The Tragic Death of Bill C-7

Commentary, Aboriginal Futures, Frontier Centre

From coast to coast, First Nations peoples had hoped that federal Bill C-7, the proposed First Nations Governance Act, would give them tools to hold band councils accountable. Paul Martin disappointed them last summer, when he withdrew support for the bill in its present form. When Parliament prorogued, the Act expired. It is the fiduciary responsibility of the new government to re-introduce it, or at least provide an alternative.

The accountability problem is of a scope beyond imagining. The use of raw government power to trash the rights of reserve residents is commonplace, and takes forms that would not be tolerated by other Canadians. In the current process, complaints to authorities and documented proof of wrongdoing go largely ignored.

On many First Nations, anyone who dares question the actions of incumbent leaders runs the risk of being “BCR’d.” That stands for “band council resolution,” an edict forcing you off the reserve. If you refusal to comply, the council invokes its police powers, augmented by the ultimate sanction, the RCMP.

I personally witnessed this on a reserve in northern Manitoba five years ago, and the eviction process was recorded on videotape. This family had asked leaders some unwelcome questions. On a flimsy pretext, a small amount of marijuana, the band council passed a resolution to evict them. Other Canadians might expect this minor crime to bring a fine or a short jail term. The consequences for this family were horrendous.

Band constables and the RCMP apprehended the husband and dropped him off in a distant city, with orders not to return. When his wife refused to leave, the council ordered Child and Family Services to step in. They declared her children “at risk” and instructed social workers to take them away.

The RCMP claimed they were just keeping the peace, but when the wife refused to open the door, an RCMP officer ripped the screen off a window to gain entry. A BCR is not valid unless the Minister of Indian and Northern Affairs signs the document; in this case, he did not. The RCMP dodged this illegality by invoking the welfare of the children, yet the officer in charge repeatedly assured the woman that she could retain custody if she left. In other words, the children were not at all seriously considered at risk.

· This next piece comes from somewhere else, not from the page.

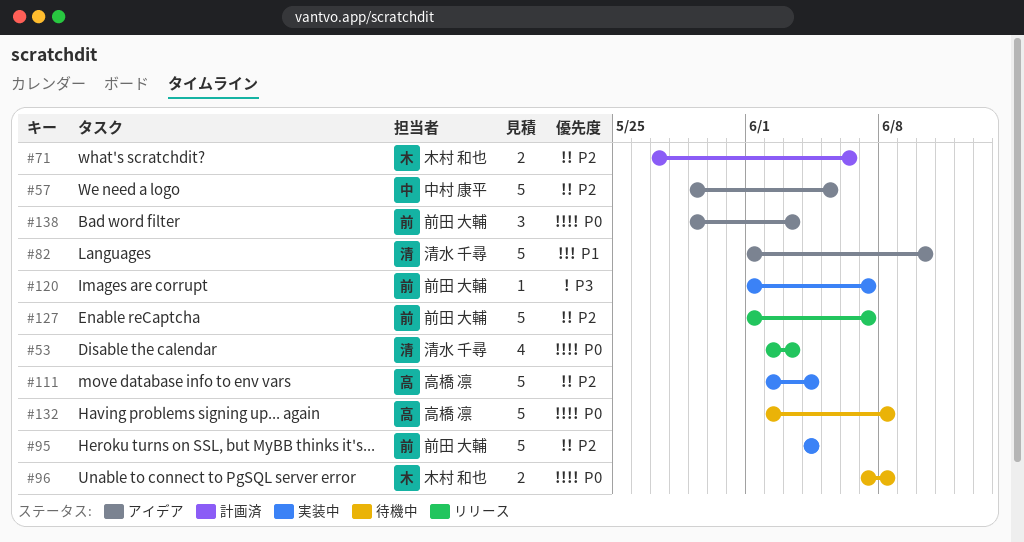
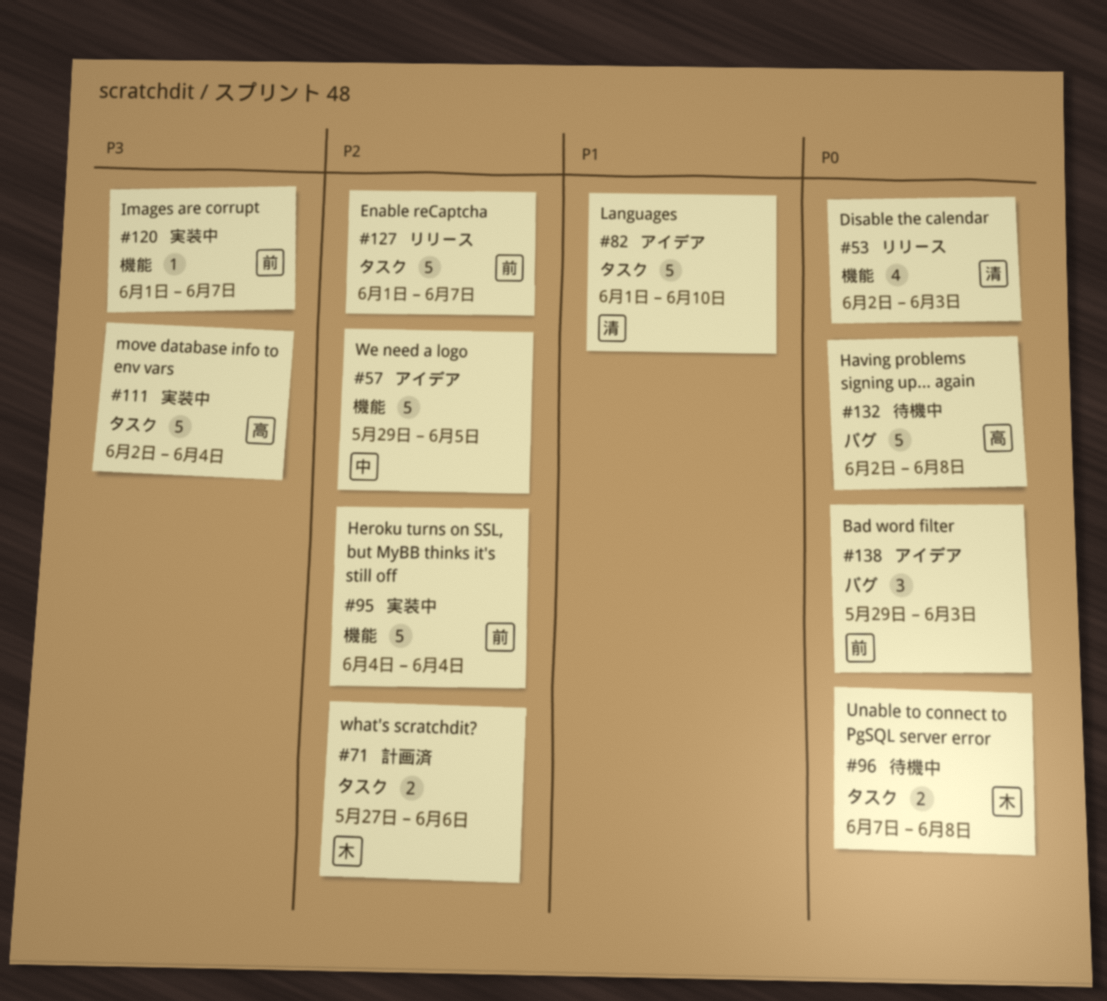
#111, priority: P2 -> P3

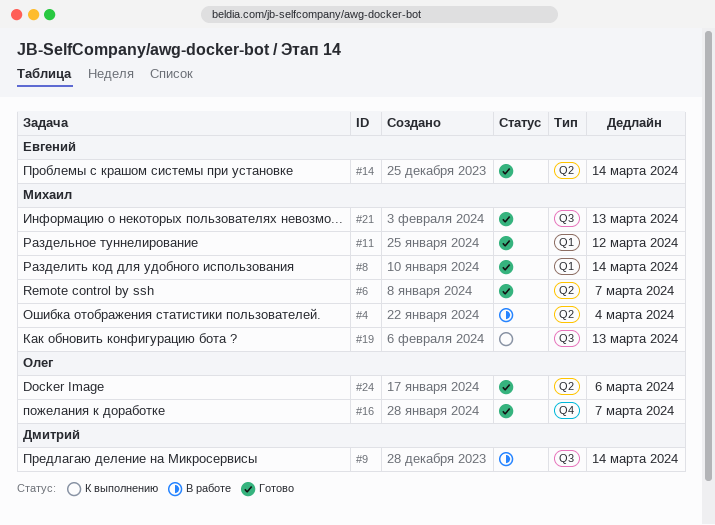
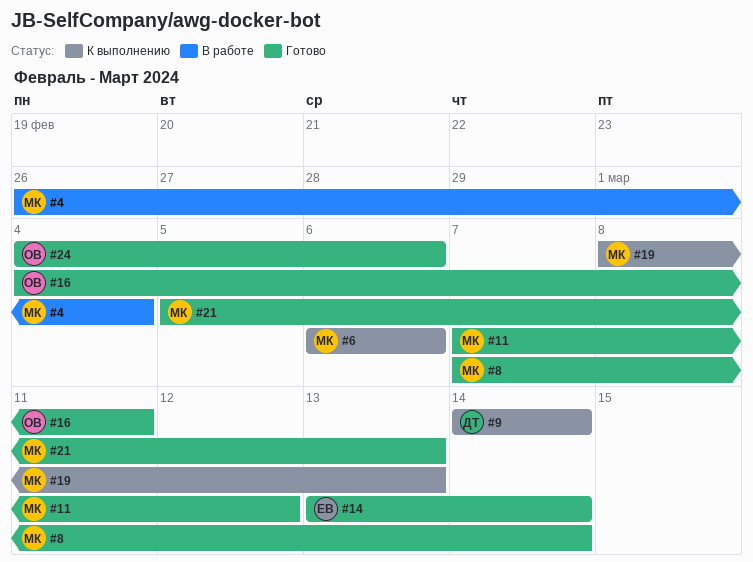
#6, status: Готово -> К выполнению
#6, due: Mar 7 -> Mar 6
#9, status: В работе -> К выполнению
#16, due: Mar 7 -> Mar 11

The mother reluctantly bowed to this ultimatum and the social workers took her and the children away. Band constables dumped the family’s belongings on the ground outside. The home was given to another family to ensure they did not return.

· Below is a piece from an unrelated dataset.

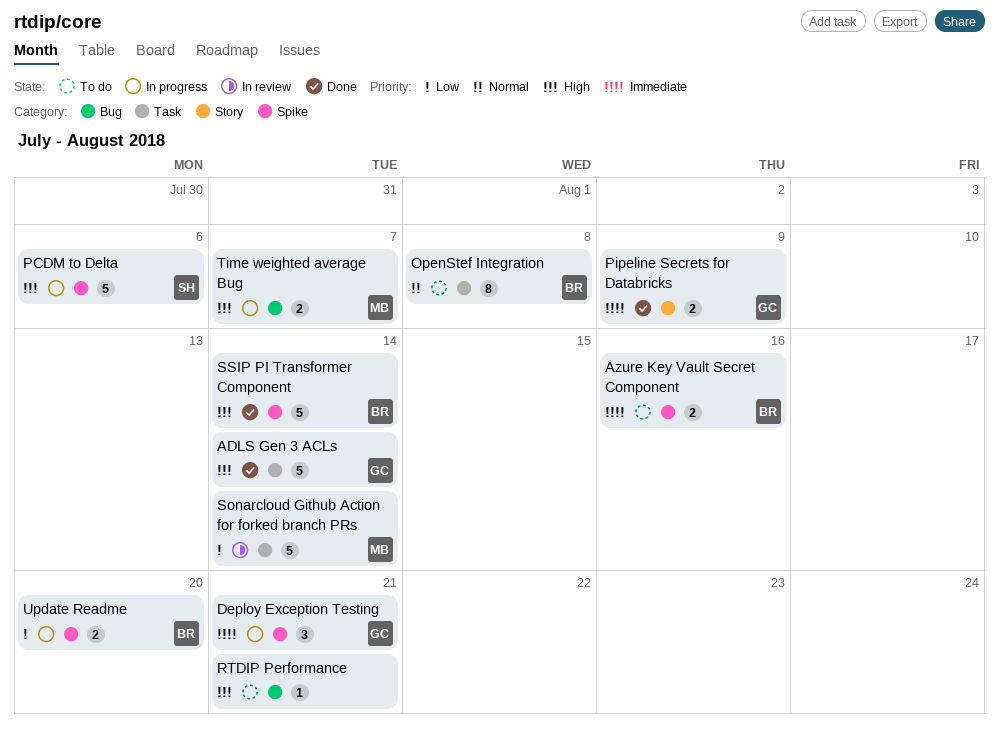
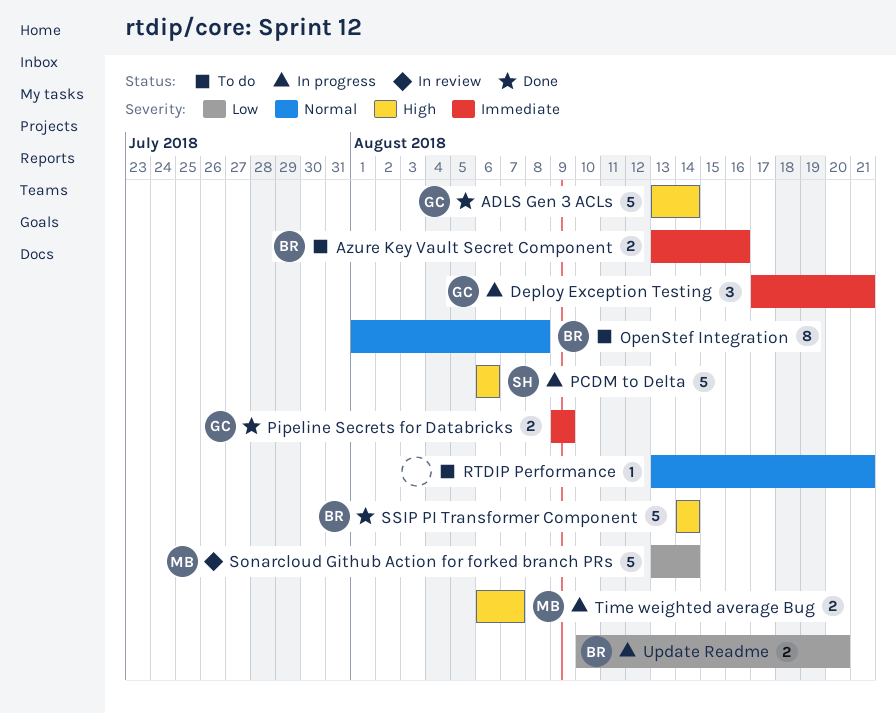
RTDIP Performance, priority: High -> Normal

Sadly, Indian and Northern Affairs has promoted this band as a model for other First Nations communities. The eviction illustrates why many say their reserves are run like banana republics. Band members branded as trouble-makers suffer a litany of abuses, are blacklisted from employment, refused housing, and denied education, healthcare or social assistance. They are removed from the band list and no longer recognized as members.

Is this legal? No, but redress is nearly impossible. Indian Affairs tends to ignore such problems. The courts? You may obtain legal assistance, but the council has money to hire the best lawyers available. In theory, you can ask the Grand Chief to intervene, but the chiefs elect him and he seldom criticizes them.

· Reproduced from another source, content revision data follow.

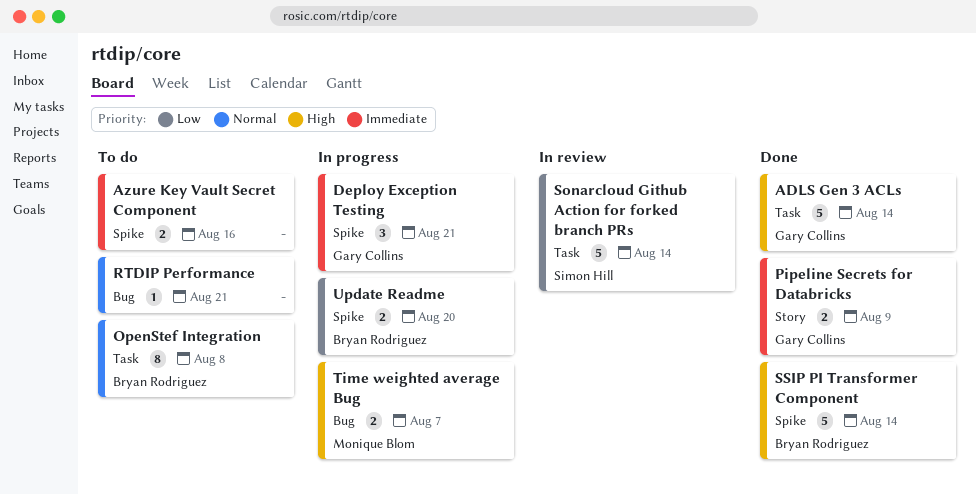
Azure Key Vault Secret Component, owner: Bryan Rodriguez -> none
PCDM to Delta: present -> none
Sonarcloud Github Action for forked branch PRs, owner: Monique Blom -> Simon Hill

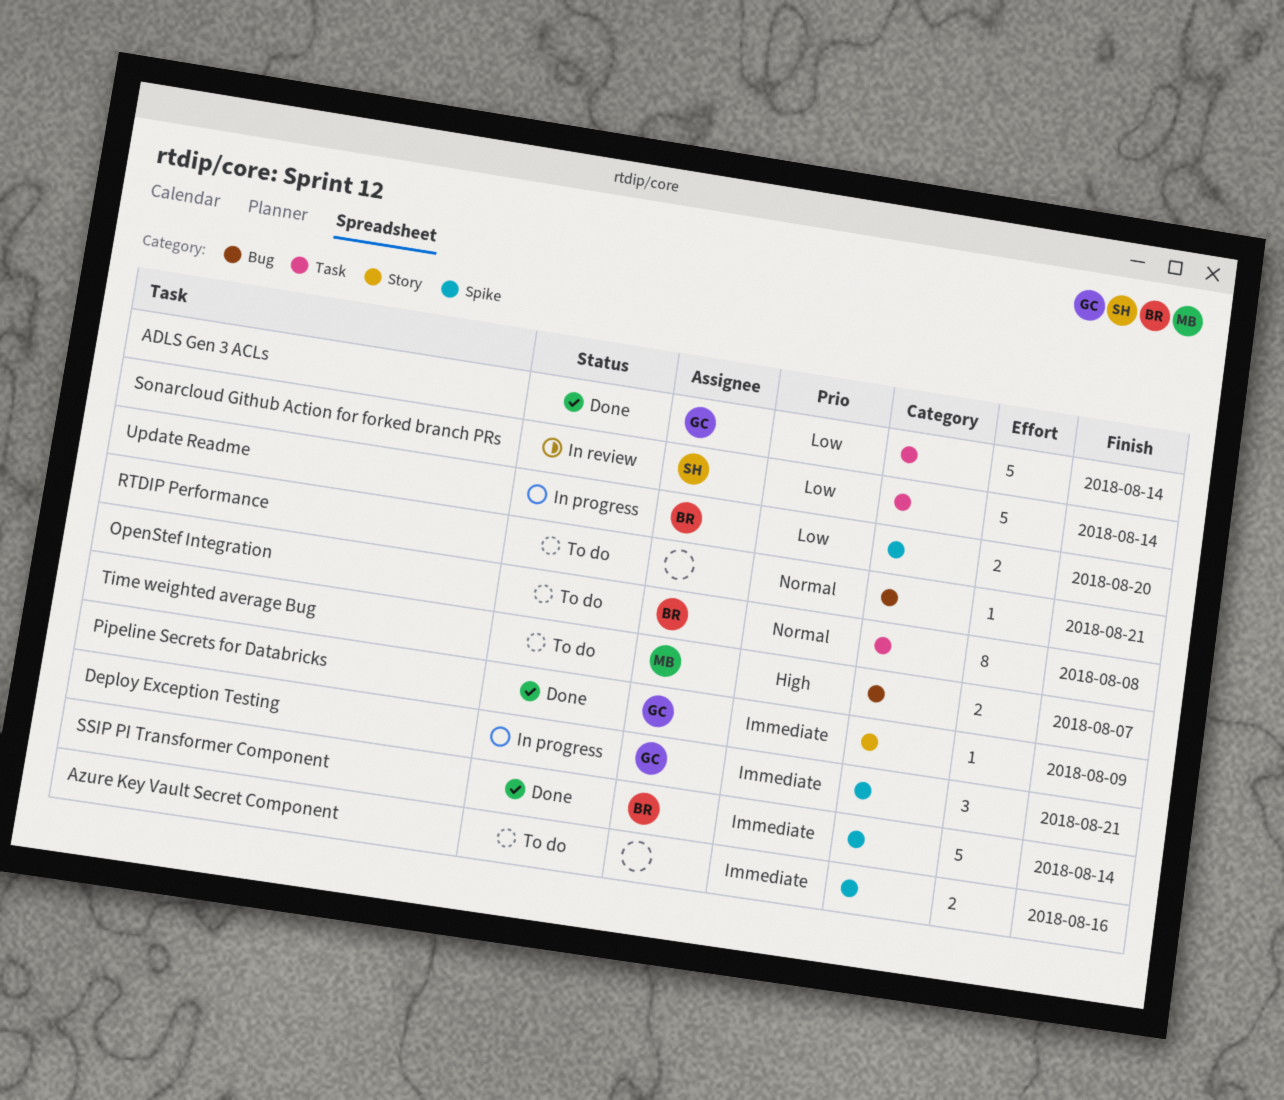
ADLS Gen 3 ACLs, priority: High -> Low
Pipeline Secrets for Databricks, estimate: 2 -> 1
SSIP PI Transformer Component, priority: High -> Immediate
Time weighted average Bug, status: In progress -> To do

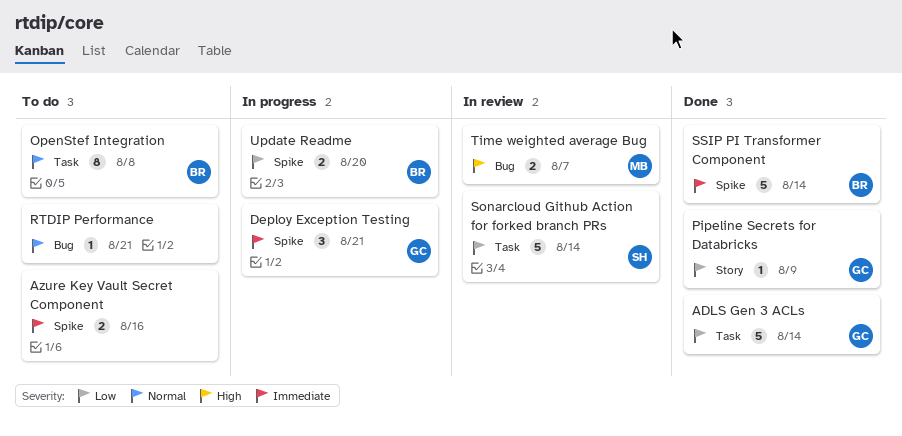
Pipeline Secrets for Databricks, priority: Immediate -> Low
Time weighted average Bug, status: To do -> In review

The Governance Act contained rules for fair, democratic elections. Currently, these exercises are a myriad of fraud and manipulation. In one such election I followed closely, bribery was rampant. The voters’ list had 392 people missing from it and the whereabouts of the ballot box containing votes from band members living off reserve. With no scrutineers present, the electoral officer, appointed by the chief, finally brought the missing box, containing 400 ballots, back to the reserve. He mixed them in with community ballots, to avoid discovery of their content.

The appeal process was just as compromised. Four of the five assigned to perform that function were direct relations of those who appointed them. The questionable election officer chaired the meetings, with the Chief’s lawyer providing advice.

Over the years, citizens of First Nations have written thousands of complaints about these problems – to government offices, to the press, to anyone who would listen. Designed as an interim response, the Act was an olive branch to these grassroots protestors, who finally saw a chance for good government. Last summer, now former DIAND Minister Robert Nault added provisions calling for an ombudsman’s office and a governance institute. Both might provide minimal safeguards of citizens’ rights and protections, enforcement of which is non-existent on many First Nations.

These people have been let down many times in the past. Few Canadians outside reserves are exposed to such flagrant violations of their rights as the family whose home was illegally invaded with the assistance of the Crown. Nor would they tolerate the electoral disorder common in First Nations communities.

The federal government has a moral duty to prevent such events. If the Governance Act is not acceptable, let’s act quickly to write an adequate replacement.